Repeat all of the records word for word, but skip any picture.
>>>
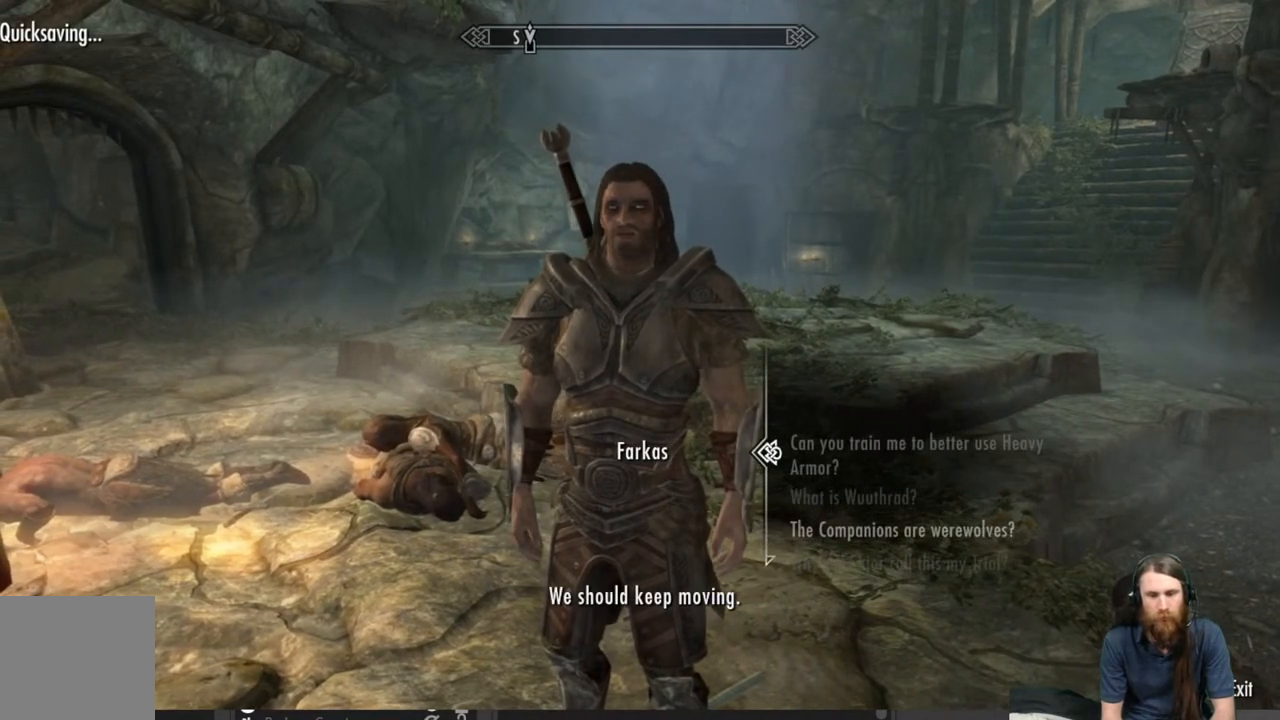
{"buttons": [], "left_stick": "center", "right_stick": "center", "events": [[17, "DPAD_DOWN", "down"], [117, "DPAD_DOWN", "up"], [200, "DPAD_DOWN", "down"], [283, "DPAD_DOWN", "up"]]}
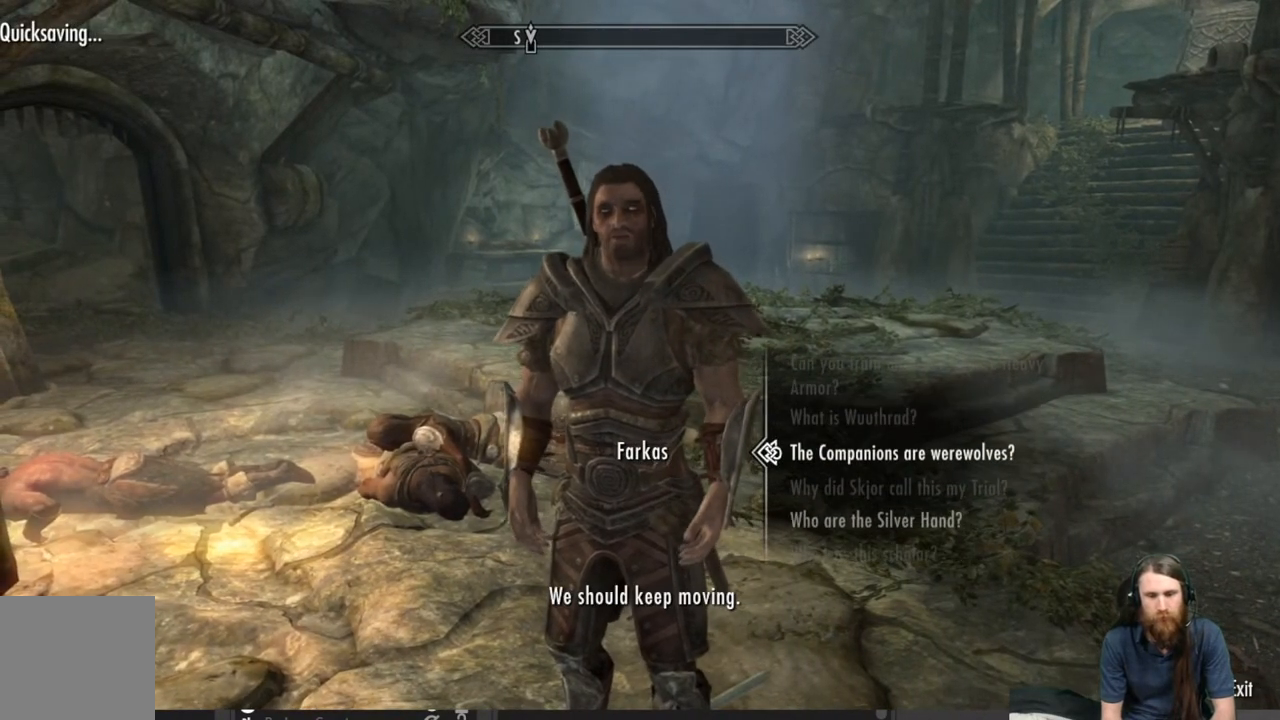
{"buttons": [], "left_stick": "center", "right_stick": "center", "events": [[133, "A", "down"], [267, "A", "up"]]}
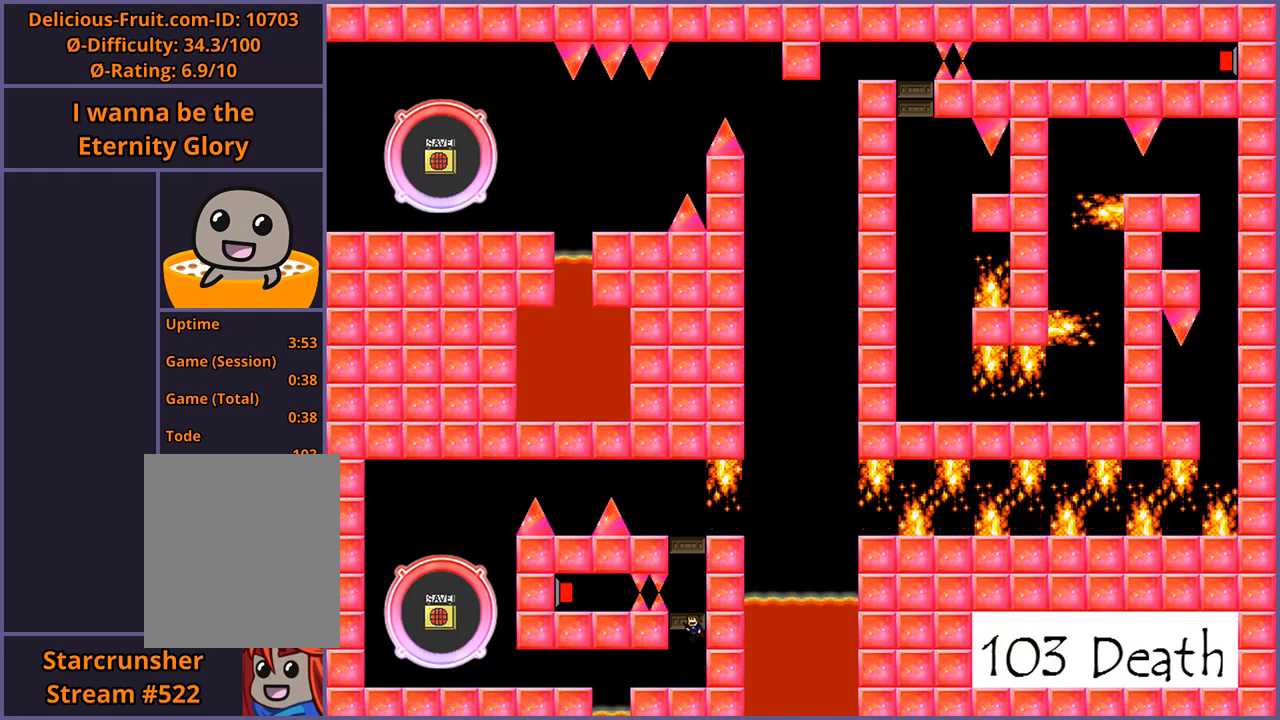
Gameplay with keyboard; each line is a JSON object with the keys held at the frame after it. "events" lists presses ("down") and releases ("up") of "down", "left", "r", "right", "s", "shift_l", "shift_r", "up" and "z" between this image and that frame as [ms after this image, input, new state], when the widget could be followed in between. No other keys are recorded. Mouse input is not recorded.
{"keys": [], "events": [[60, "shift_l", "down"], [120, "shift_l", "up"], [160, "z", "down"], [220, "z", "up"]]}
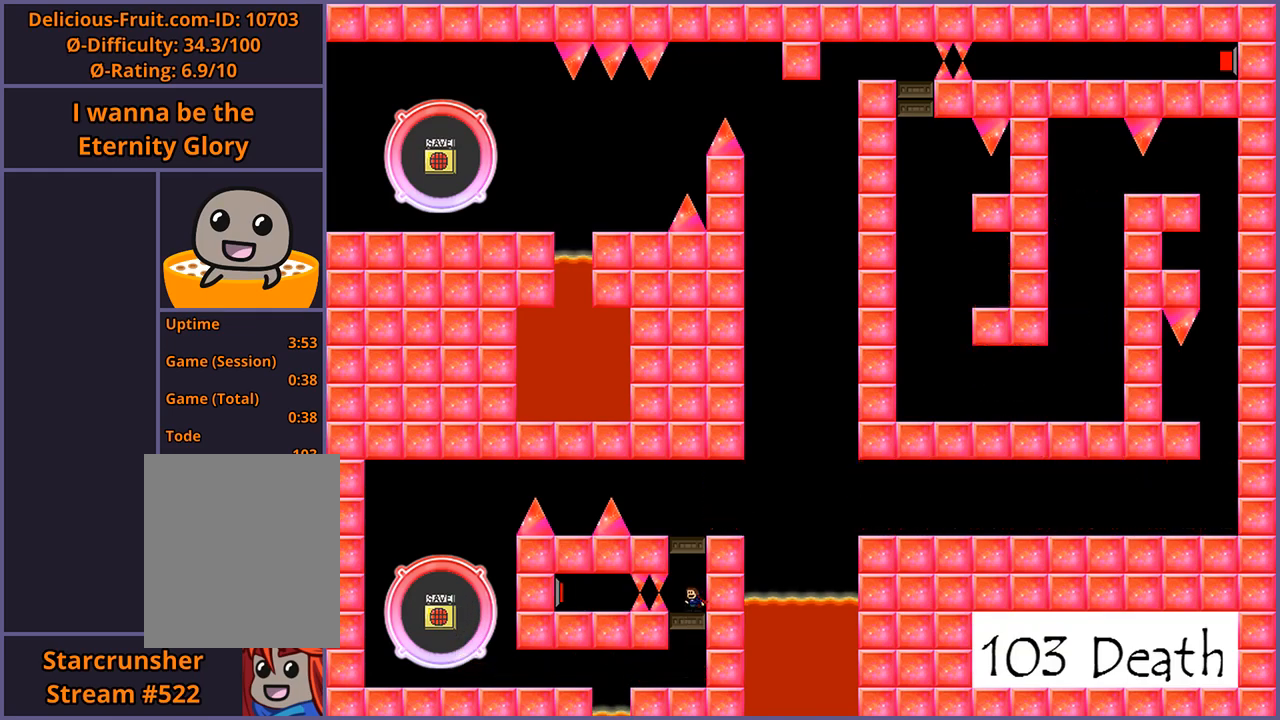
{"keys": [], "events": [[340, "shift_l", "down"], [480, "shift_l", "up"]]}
<<<
__TASK OUTPUT__.
{"buttons": [], "left_stick": "center", "right_stick": "center", "events": [[17, "DPAD_DOWN", "down"], [117, "DPAD_DOWN", "up"], [200, "DPAD_DOWN", "down"], [283, "DPAD_DOWN", "up"]]}
{"buttons": [], "left_stick": "center", "right_stick": "center", "events": [[133, "A", "down"], [267, "A", "up"]]}
Gameplay with keyboard; each line is a JSON object with the keys held at the frame after it. "events" lists presses ("down") and releases ("up") of "down", "left", "r", "right", "s", "shift_l", "shift_r", "up" and "z" between this image and that frame as [ms after this image, input, new state], when the widget could be followed in between. No other keys are recorded. Mouse input is not recorded.
{"keys": [], "events": [[60, "shift_l", "down"], [120, "shift_l", "up"], [160, "z", "down"], [220, "z", "up"]]}
{"keys": [], "events": [[340, "shift_l", "down"], [480, "shift_l", "up"]]}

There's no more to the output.